Entries shown section start

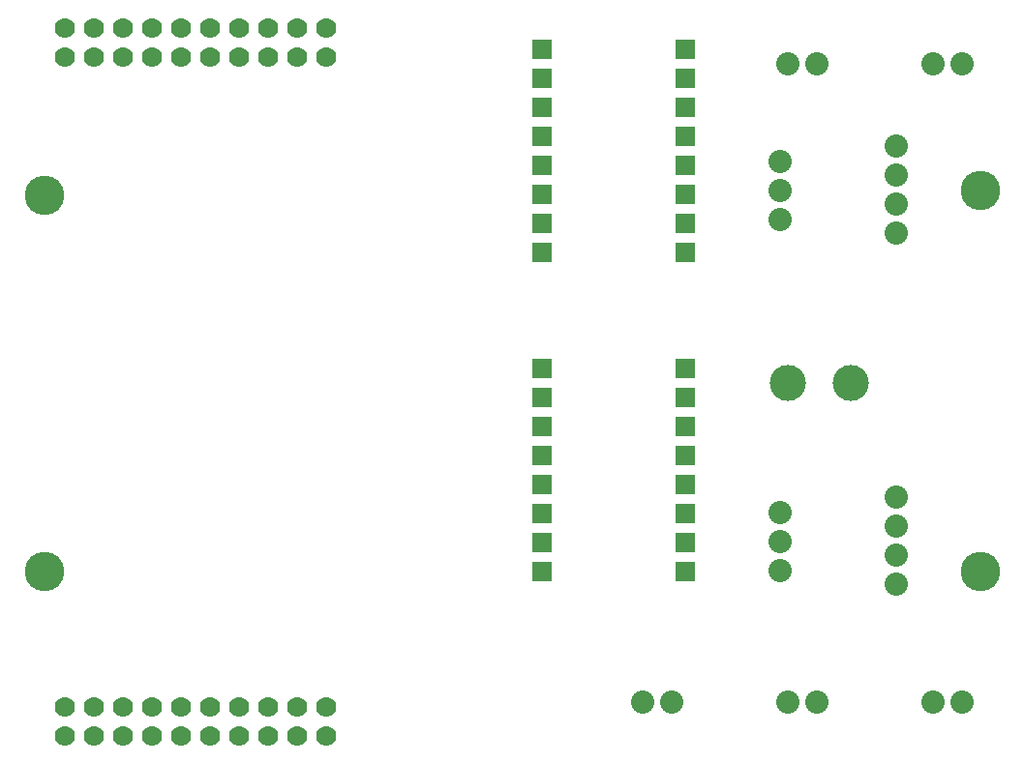
<source format=gbs>
*
*
G04 PADS 9.3.1 Build Number: 456998 generated Gerber (RS-274-X) file*
G04 PC Version=2.1*
*
%IN "ArmControl.pcb"*%
*
%MOIN*%
*
%FSLAX35Y35*%
*
*
*
*
G04 PC Standard Apertures*
*
*
G04 Thermal Relief Aperture macro.*
%AMTER*
1,1,$1,0,0*
1,0,$1-$2,0,0*
21,0,$3,$4,0,0,45*
21,0,$3,$4,0,0,135*
%
*
*
G04 Annular Aperture macro.*
%AMANN*
1,1,$1,0,0*
1,0,$2,0,0*
%
*
*
G04 Odd Aperture macro.*
%AMODD*
1,1,$1,0,0*
1,0,$1-0.005,0,0*
%
*
*
G04 PC Custom Aperture Macros*
*
*
*
*
*
*
G04 PC Aperture Table*
*
%ADD010C,0.001*%
%ADD051C,0.07*%
%ADD053R,0.07X0.07*%
%ADD184C,0.12417*%
%ADD190C,0.08*%
%ADD194C,0.13598*%
*
*
*
*
G04 PC Circuitry*
G04 Layer Name ArmControl.pcb - circuitry*
%LPD*%
*
*
G04 PC Custom Flashes*
G04 Layer Name ArmControl.pcb - flashes*
%LPD*%
*
*
G04 PC Circuitry*
G04 Layer Name ArmControl.pcb - circuitry*
%LPD*%
*
G54D10*
G54D51*
G01X21067Y8508D03*
Y18508D03*
X31067Y8508D03*
Y18508D03*
X41067Y8508D03*
Y18508D03*
X51067Y8508D03*
Y18508D03*
X61067Y8508D03*
Y18508D03*
X71067Y8508D03*
Y18508D03*
X81067Y8508D03*
Y18508D03*
X91067Y8508D03*
Y18508D03*
X101067Y8508D03*
Y18508D03*
X111067Y8508D03*
Y18508D03*
X21067Y242258D03*
Y252258D03*
X31067Y242258D03*
Y252258D03*
X41067Y242258D03*
Y252258D03*
X51067Y242258D03*
Y252258D03*
X61067Y242258D03*
Y252258D03*
X71067Y242258D03*
Y252258D03*
X81067Y242258D03*
Y252258D03*
X91067Y242258D03*
Y252258D03*
X101067Y242258D03*
Y252258D03*
X111067Y242258D03*
Y252258D03*
G54D53*
X234685Y175000D03*
Y185000D03*
Y195000D03*
Y205000D03*
Y215000D03*
Y225000D03*
Y235000D03*
Y245000D03*
X185315D03*
Y235000D03*
Y225000D03*
Y215000D03*
Y205000D03*
Y195000D03*
Y185000D03*
Y175000D03*
X234685Y65000D03*
Y75000D03*
Y85000D03*
Y95000D03*
Y105000D03*
Y115000D03*
Y125000D03*
Y135000D03*
X185315D03*
Y125000D03*
Y115000D03*
Y105000D03*
Y95000D03*
Y85000D03*
Y75000D03*
Y65000D03*
G54D184*
X270000Y130000D03*
X291654D03*
G54D190*
X330000Y20000D03*
X320000D03*
X267087Y65512D03*
Y75512D03*
Y85512D03*
Y186457D03*
Y196457D03*
Y206457D03*
X220000Y20000D03*
X230000D03*
X320000Y240000D03*
X330000D03*
X270000Y20000D03*
X280000D03*
X307402Y211654D03*
Y201654D03*
Y191654D03*
Y181654D03*
Y90709D03*
Y80709D03*
Y70709D03*
Y60709D03*
X270000Y240000D03*
X280000D03*
G54D194*
X13780Y64961D03*
Y194882D03*
X336220Y196535D03*
Y64961D03*
X0Y0D02*
M02*

</source>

Entries shown section end

### What you need to do
The answer must consist of every line from the entries above that contains "Custom".

### The answer
G04 PC Custom Aperture Macros*
G04 PC Custom Flashes*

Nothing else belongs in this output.